◆ INSTRUCTIONS FOR THE TASK
Please quote all of the material below verbatim, line for line.

====== RECORDS

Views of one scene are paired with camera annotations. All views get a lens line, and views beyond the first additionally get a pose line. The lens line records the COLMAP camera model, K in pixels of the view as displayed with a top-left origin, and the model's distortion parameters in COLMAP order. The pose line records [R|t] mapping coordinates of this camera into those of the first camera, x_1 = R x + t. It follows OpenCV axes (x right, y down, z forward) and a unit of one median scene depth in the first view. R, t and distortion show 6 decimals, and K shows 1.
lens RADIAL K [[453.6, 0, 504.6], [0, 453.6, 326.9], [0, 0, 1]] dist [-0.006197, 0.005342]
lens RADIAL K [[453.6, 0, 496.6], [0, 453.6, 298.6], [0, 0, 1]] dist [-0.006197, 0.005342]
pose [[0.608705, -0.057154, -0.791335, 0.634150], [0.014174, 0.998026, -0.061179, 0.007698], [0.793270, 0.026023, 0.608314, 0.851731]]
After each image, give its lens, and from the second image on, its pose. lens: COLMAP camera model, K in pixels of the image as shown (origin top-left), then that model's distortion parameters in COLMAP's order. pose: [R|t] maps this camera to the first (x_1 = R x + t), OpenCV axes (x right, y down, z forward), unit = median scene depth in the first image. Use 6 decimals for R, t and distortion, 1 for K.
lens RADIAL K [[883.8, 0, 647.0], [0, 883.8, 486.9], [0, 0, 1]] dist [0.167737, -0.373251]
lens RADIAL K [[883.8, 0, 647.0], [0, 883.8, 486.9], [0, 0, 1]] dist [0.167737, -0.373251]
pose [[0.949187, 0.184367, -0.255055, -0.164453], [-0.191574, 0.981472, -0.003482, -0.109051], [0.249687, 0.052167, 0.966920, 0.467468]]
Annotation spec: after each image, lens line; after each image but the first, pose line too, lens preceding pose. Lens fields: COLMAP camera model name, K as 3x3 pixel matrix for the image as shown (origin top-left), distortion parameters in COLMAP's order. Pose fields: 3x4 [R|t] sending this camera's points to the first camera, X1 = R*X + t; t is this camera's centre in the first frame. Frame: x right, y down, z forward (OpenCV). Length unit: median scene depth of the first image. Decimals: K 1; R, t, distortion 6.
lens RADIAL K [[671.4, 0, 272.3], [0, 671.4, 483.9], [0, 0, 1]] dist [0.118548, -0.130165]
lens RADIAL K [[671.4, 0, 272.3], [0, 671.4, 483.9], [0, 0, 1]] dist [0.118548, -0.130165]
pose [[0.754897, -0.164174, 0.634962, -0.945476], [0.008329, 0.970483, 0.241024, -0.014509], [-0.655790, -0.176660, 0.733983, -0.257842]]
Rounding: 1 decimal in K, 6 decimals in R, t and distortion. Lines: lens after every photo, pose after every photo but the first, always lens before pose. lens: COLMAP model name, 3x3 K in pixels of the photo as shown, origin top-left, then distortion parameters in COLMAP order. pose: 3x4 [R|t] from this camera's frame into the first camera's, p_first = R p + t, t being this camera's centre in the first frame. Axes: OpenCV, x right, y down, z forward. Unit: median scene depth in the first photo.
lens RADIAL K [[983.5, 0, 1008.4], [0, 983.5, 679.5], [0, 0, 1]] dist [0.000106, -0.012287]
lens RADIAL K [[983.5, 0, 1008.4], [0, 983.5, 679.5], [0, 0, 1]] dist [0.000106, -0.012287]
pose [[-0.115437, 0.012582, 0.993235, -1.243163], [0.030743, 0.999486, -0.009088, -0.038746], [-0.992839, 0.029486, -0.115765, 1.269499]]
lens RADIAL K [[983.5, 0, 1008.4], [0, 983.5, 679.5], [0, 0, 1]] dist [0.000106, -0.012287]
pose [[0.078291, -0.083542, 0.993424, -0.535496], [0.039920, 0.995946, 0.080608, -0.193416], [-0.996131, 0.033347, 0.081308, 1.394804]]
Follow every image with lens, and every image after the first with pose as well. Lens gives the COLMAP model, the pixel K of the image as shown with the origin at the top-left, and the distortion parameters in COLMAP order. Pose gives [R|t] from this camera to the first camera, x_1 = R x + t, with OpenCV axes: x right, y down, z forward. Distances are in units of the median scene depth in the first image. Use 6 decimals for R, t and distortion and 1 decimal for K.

============

◆ ANSWER BELOW
Views of one scene are paired with camera annotations. All views get a lens line, and views beyond the first additionally get a pose line. The lens line records the COLMAP camera model, K in pixels of the view as displayed with a top-left origin, and the model's distortion parameters in COLMAP order. The pose line records [R|t] mapping coordinates of this camera into those of the first camera, x_1 = R x + t. It follows OpenCV axes (x right, y down, z forward) and a unit of one median scene depth in the first view. R, t and distortion show 6 decimals, and K shows 1.
lens RADIAL K [[453.6, 0, 504.6], [0, 453.6, 326.9], [0, 0, 1]] dist [-0.006197, 0.005342]
lens RADIAL K [[453.6, 0, 496.6], [0, 453.6, 298.6], [0, 0, 1]] dist [-0.006197, 0.005342]
pose [[0.608705, -0.057154, -0.791335, 0.634150], [0.014174, 0.998026, -0.061179, 0.007698], [0.793270, 0.026023, 0.608314, 0.851731]]
After each image, give its lens, and from the second image on, its pose. lens: COLMAP camera model, K in pixels of the image as shown (origin top-left), then that model's distortion parameters in COLMAP's order. pose: [R|t] maps this camera to the first (x_1 = R x + t), OpenCV axes (x right, y down, z forward), unit = median scene depth in the first image. Use 6 decimals for R, t and distortion, 1 for K.
lens RADIAL K [[883.8, 0, 647.0], [0, 883.8, 486.9], [0, 0, 1]] dist [0.167737, -0.373251]
lens RADIAL K [[883.8, 0, 647.0], [0, 883.8, 486.9], [0, 0, 1]] dist [0.167737, -0.373251]
pose [[0.949187, 0.184367, -0.255055, -0.164453], [-0.191574, 0.981472, -0.003482, -0.109051], [0.249687, 0.052167, 0.966920, 0.467468]]
Annotation spec: after each image, lens line; after each image but the first, pose line too, lens preceding pose. Lens fields: COLMAP camera model name, K as 3x3 pixel matrix for the image as shown (origin top-left), distortion parameters in COLMAP's order. Pose fields: 3x4 [R|t] sending this camera's points to the first camera, X1 = R*X + t; t is this camera's centre in the first frame. Frame: x right, y down, z forward (OpenCV). Length unit: median scene depth of the first image. Decimals: K 1; R, t, distortion 6.
lens RADIAL K [[671.4, 0, 272.3], [0, 671.4, 483.9], [0, 0, 1]] dist [0.118548, -0.130165]
lens RADIAL K [[671.4, 0, 272.3], [0, 671.4, 483.9], [0, 0, 1]] dist [0.118548, -0.130165]
pose [[0.754897, -0.164174, 0.634962, -0.945476], [0.008329, 0.970483, 0.241024, -0.014509], [-0.655790, -0.176660, 0.733983, -0.257842]]
Rounding: 1 decimal in K, 6 decimals in R, t and distortion. Lines: lens after every photo, pose after every photo but the first, always lens before pose. lens: COLMAP model name, 3x3 K in pixels of the photo as shown, origin top-left, then distortion parameters in COLMAP order. pose: 3x4 [R|t] from this camera's frame into the first camera's, p_first = R p + t, t being this camera's centre in the first frame. Axes: OpenCV, x right, y down, z forward. Unit: median scene depth in the first photo.
lens RADIAL K [[983.5, 0, 1008.4], [0, 983.5, 679.5], [0, 0, 1]] dist [0.000106, -0.012287]
lens RADIAL K [[983.5, 0, 1008.4], [0, 983.5, 679.5], [0, 0, 1]] dist [0.000106, -0.012287]
pose [[-0.115437, 0.012582, 0.993235, -1.243163], [0.030743, 0.999486, -0.009088, -0.038746], [-0.992839, 0.029486, -0.115765, 1.269499]]
lens RADIAL K [[983.5, 0, 1008.4], [0, 983.5, 679.5], [0, 0, 1]] dist [0.000106, -0.012287]
pose [[0.078291, -0.083542, 0.993424, -0.535496], [0.039920, 0.995946, 0.080608, -0.193416], [-0.996131, 0.033347, 0.081308, 1.394804]]
Follow every image with lens, and every image after the first with pose as well. Lens gives the COLMAP model, the pixel K of the image as shown with the origin at the top-left, and the distortion parameters in COLMAP order. Pose gives [R|t] from this camera to the first camera, x_1 = R x + t, with OpenCV axes: x right, y down, z forward. Distances are in units of the median scene depth in the first image. Use 6 decimals for R, t and distortion and 1 decimal for K.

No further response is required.